This is fairly complex, with the grouping and the bootstrapping, so I would probably approach it like this, using map()
two layers deep:
library(tidyverse)
library(tidymodels)
#> Registered S3 method overwritten by 'tune':
#> method from
#> required_pkgs.model_spec parsnip
year <- rep(2014:2018, length.out=10000)
group <- sample(c(0,1,2,3,4,5,6), replace=TRUE, size=10000)
value <- sample(10000, replace=T)
female <- sample(c(0,1), replace=TRUE, size=10000)
smoker <- sample(c(0,1), replace=TRUE, size=10000)

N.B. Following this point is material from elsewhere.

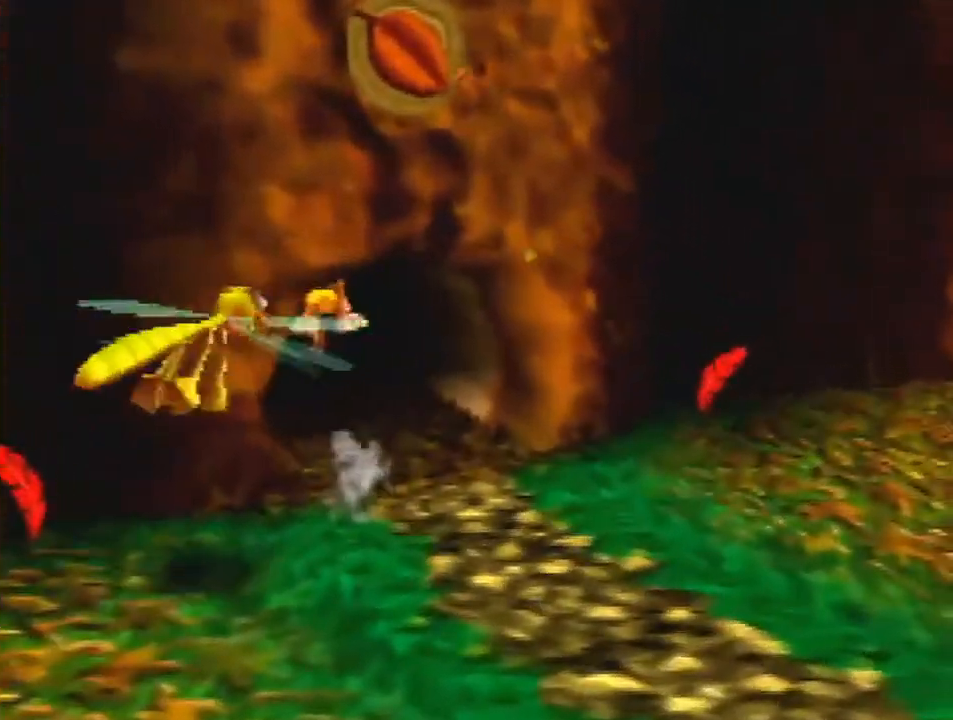
{"buttons": ["Z"], "left_stick": "up", "events": []}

dta <- tibble(year=year, group=group, value=value, female=female, smoker=smoker)
glm_boot_mods <-
dta %>%
nest(data = c(-year, -group)) %>%
mutate(boots = map(
data,
~ bootstraps(., times = 20) %>%
mutate(model = map(.$splits, ~ glm(smoker ~ female, data = analysis(.x),
family = binomial(link = "probit"))),
preds = map2(model, .$splits, ~predict(.x, newdata = assessment(.y))))
))
glm_boot_mods
#> # A tibble: 35 × 4
#> year group data boots
#> <int> <dbl> <list> <list>
#> 1 2014 1 <tibble [288 × 3]> <bootstraps [20 × 4]>
#> 2 2015 4 <tibble [273 × 3]> <bootstraps [20 × 4]>
#> 3 2016 3 <tibble [301 × 3]> <bootstraps [20 × 4]>
#> 4 2017 2 <tibble [282 × 3]> <bootstraps [20 × 4]>
#> 5 2018 0 <tibble [276 × 3]> <bootstraps [20 × 4]>
#> 6 2014 3 <tibble [279 × 3]> <bootstraps [20 × 4]>
#> 7 2016 2 <tibble [314 × 3]> <bootstraps [20 × 4]>
#> 8 2018 1 <tibble [296 × 3]> <bootstraps [20 × 4]>
#> 9 2014 0 <tibble [304 × 3]> <bootstraps [20 × 4]>
#> 10 2015 6 <tibble [288 × 3]> <bootstraps [20 × 4]>
#> # … with 25 more rows
The first map()
creates the bootstrap resamples for each grouping, and then we go one layer deeper and for each resample fit a model and predict for the heldout observations for that resample. You can see what that looks like inside here for the first group:
glm_boot_mods %>%
head(1) %>%
pull(boots)
#> [[1]]
#> # Bootstrap sampling
#> # A tibble: 20 × 4
#> splits id model preds
#> <list> <chr> <list> <list>
#> 1 <split [288/111]> Bootstrap01 <glm> <dbl [111]>
#> 2 <split [288/93]> Bootstrap02 <glm> <dbl [93]>
#> 3 <split [288/103]> Bootstrap03 <glm> <dbl [103]>
#> 4 <split [288/106]> Bootstrap04 <glm> <dbl [106]>
#> 5 <split [288/109]> Bootstrap05 <glm> <dbl [109]>
#> 6 <split [288/109]> Bootstrap06 <glm> <dbl [109]>
#> 7 <split [288/92]> Bootstrap07 <glm> <dbl [92]>
#> 8 <split [288/111]> Bootstrap08 <glm> <dbl [111]>
#> 9 <split [288/99]> Bootstrap09 <glm> <dbl [99]>
#> 10 <split [288/111]> Bootstrap10 <glm> <dbl [111]>
#> 11 <split [288/102]> Bootstrap11 <glm> <dbl [102]>
#> 12 <split [288/104]> Bootstrap12 <glm> <dbl [104]>
#> 13 <split [288/115]> Bootstrap13 <glm> <dbl [115]>
#> 14 <split [288/111]> Bootstrap14 <glm> <dbl [111]>
#> 15 <split [288/108]> Bootstrap15 <glm> <dbl [108]>
#> 16 <split [288/110]> Bootstrap16 <glm> <dbl [110]>
#> 17 <split [288/110]> Bootstrap17 <glm> <dbl [110]>
#> 18 <split [288/111]> Bootstrap18 <glm> <dbl [111]>
#> 19 <split [288/103]> Bootstrap19 <glm> <dbl [103]>
#> 20 <split [288/109]> Bootstrap20 <glm> <dbl [109]>
Created on 2021-11-02 by the reprex package (v2.0.1)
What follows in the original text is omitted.